Bay of Plenty Times
Banks’ horticulture appetite needs close eye, says RBNZ
Banks’ lending for horticulture, led by the kiwifruit industry, is growing by 15 per cent a year and will need watching for associated emerging risks, says the Reserve Bank in its latest Financial Stability Report.
The risk was in light of potential labour constraints in the near term due to border restrictions, the six monthly report on the New Zealand economy said.
Banks had a limited appetite for new dairy lending, reflecting concerns around cost compliance with new environmental regulations.
However the report also noted that uncertainty about global economic conditions is adding to limited demand for dairying lending, particularly for farm expansion.
The report said the agriculture sector continued to show relatively less strain from Covid-19 impacts than other business sectors.
Food production was considered essential in the higher alert levels, allowing food processors to continue operating during the restrictions.
The sector’s resilience had also been boosted by a comparatively rapid recovery in the economy of China, New Zealand’s biggest trading partner. Banks’ appetite for overall agricultural lending had held steady, with a shift continuing towards more diversification in their portfolios to limit exposure, the report said.
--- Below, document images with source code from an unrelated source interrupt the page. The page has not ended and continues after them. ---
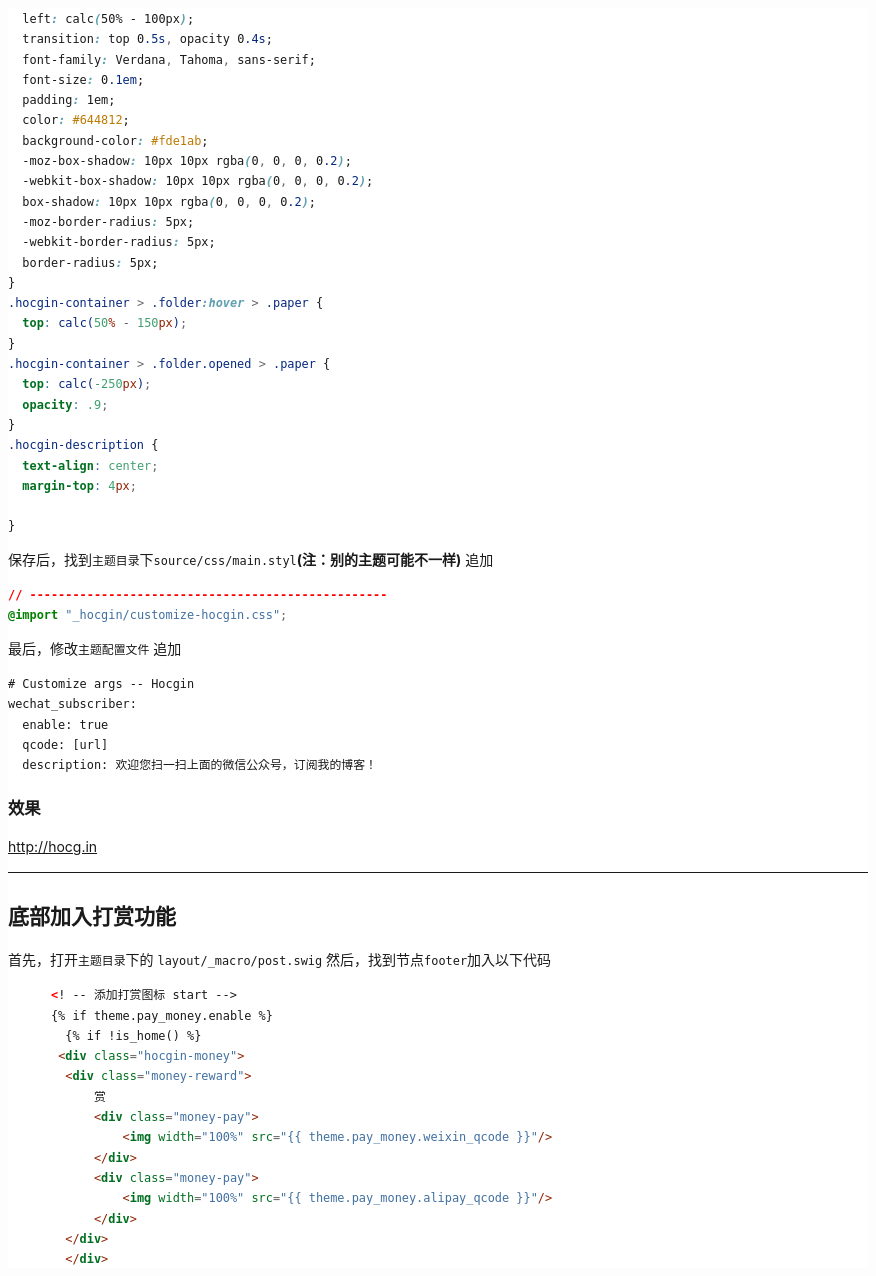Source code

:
 ```css
  left: calc(50% - 100px);
  transition: top 0.5s, opacity 0.4s;
  font-family: Verdana, Tahoma, sans-serif;
  font-size: 0.1em;
  padding: 1em;
  color: #644812;
  background-color: #fde1ab;
  -moz-box-shadow: 10px 10px rgba(0, 0, 0, 0.2);
  -webkit-box-shadow: 10px 10px rgba(0, 0, 0, 0.2);
  box-shadow: 10px 10px rgba(0, 0, 0, 0.2);
  -moz-border-radius: 5px;
  -webkit-border-radius: 5px;
  border-radius: 5px;
}
.hocgin-container > .folder:hover > .paper {
  top: calc(50% - 150px);
}
.hocgin-container > .folder.opened > .paper {
  top: calc(-250px);
  opacity: .9;
}
.hocgin-description {
  text-align: center;
  margin-top: 4px;

}
```
保存后，找到`主题目录`下`source/css/main.styl`__(注：别的主题可能不一样)__ 追加
```css
// --------------------------------------------------
@import "_hocgin/customize-hocgin.css";
```
最后，修改`主题配置文件` 追加
```
# Customize args -- Hocgin
wechat_subscriber:
  enable: true
  qcode: [url]
  description: 欢迎您扫一扫上面的微信公众号，订阅我的博客！
```
### 效果
http://hocg.in

-----------------------------------

## 底部加入打赏功能
首先，打开`主题目录`下的 `layout/_macro/post.swig`
然后，找到节点`footer`加入以下代码
```html
      <! -- 添加打赏图标 start -->
      {% if theme.pay_money.enable %}
        {% if !is_home() %}
	   <div class="hocgin-money">
		<div class="money-reward">
		    赏
		    <div class="money-pay">
		        <img width="100%" src="{{ theme.pay_money.weixin_qcode }}"/>
		    </div>
		    <div class="money-pay">
		        <img width="100%" src="{{ theme.pay_money.alipay_qcode }}"/>
		    </div>
		</div>
	    </div>
```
However long-term vulnerabilities remained “a considerable concern”, it warned.
Dairy farmers appeared to be taking a more cautious approach to long-term capital investment in light of the global economic recession and ongoing consequences of Covid-19.
Banks had been working with over-extended dairy farmers and encouraging them to deleverage by taking advantage of favourable commodity prices and historically low interest rates to repay loan principal and reduce their vulnerability to another dairy downturn. There have been two dairy downturns in the past 10 years and a number of dairy farms remained highly vulnerable, needing a high milk price just to stay operational, the report said.
Restrictions on foreign investment continued to exacerbate illiquidity issues in the farm land market.
Banks’ limited appetite for new dairy lending reflected concerns on compliance cost impacts on farm incomes, such as stock exclusion from waterways, the nitrogen fertiliser cap and the introduction of agriculture to the Emissions Trading Scheme in the near future, said the report.